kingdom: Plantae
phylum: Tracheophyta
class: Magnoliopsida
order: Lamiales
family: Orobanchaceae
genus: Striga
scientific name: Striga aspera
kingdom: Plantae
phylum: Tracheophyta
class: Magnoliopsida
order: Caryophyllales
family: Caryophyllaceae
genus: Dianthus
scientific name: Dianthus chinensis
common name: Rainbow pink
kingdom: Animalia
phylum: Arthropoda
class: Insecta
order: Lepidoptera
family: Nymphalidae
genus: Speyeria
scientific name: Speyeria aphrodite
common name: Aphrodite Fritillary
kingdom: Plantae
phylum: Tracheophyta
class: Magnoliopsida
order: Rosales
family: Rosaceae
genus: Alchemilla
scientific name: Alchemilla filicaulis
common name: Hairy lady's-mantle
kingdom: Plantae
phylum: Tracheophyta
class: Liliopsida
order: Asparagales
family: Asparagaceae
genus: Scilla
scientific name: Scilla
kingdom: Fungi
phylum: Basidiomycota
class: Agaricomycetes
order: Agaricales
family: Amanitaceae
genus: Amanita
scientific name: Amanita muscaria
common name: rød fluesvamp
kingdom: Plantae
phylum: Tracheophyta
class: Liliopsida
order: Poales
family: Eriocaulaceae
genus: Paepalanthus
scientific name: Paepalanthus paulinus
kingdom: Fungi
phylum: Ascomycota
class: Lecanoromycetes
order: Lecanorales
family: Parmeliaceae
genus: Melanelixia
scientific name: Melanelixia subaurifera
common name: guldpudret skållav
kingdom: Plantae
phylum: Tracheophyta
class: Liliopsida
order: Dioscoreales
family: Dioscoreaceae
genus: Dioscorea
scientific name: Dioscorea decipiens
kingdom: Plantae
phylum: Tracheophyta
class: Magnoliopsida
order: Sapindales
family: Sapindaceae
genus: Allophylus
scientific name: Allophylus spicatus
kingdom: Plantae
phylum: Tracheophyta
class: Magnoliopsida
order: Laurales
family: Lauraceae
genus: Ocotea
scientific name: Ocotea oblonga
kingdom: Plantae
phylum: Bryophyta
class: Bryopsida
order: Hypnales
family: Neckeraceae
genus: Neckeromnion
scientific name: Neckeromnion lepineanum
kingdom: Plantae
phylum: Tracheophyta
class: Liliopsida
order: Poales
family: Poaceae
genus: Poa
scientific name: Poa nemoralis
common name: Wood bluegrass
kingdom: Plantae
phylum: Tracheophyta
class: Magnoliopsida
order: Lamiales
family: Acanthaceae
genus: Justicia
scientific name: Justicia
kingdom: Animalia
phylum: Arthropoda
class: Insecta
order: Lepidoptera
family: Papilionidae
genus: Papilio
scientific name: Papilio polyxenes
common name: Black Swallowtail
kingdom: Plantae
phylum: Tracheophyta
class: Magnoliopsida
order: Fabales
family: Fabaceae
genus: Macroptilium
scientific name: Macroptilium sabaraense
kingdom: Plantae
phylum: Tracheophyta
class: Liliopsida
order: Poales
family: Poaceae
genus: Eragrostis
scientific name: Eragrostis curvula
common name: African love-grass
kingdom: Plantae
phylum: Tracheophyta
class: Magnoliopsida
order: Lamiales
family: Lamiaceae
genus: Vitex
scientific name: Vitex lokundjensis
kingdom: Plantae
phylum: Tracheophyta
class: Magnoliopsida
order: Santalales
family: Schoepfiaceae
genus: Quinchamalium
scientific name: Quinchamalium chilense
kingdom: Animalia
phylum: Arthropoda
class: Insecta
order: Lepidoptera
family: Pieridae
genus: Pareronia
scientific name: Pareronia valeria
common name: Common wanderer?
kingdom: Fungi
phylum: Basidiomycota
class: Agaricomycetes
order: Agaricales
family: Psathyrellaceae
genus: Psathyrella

######

-- REQUIREMENT --
Could you edit the material starting with the line that contains "family: Sapindaceae" and going on through the line that contains "class: Bryopsida", swapping "scientific name" for "species" and leaving everything else unchanged? Return only those lines.

-- COMPLETE OUTPUT --
family: Sapindaceae
genus: Allophylus
species: Allophylus spicatus
kingdom: Plantae
phylum: Tracheophyta
class: Magnoliopsida
order: Laurales
family: Lauraceae
genus: Ocotea
species: Ocotea oblonga
kingdom: Plantae
phylum: Bryophyta
class: Bryopsida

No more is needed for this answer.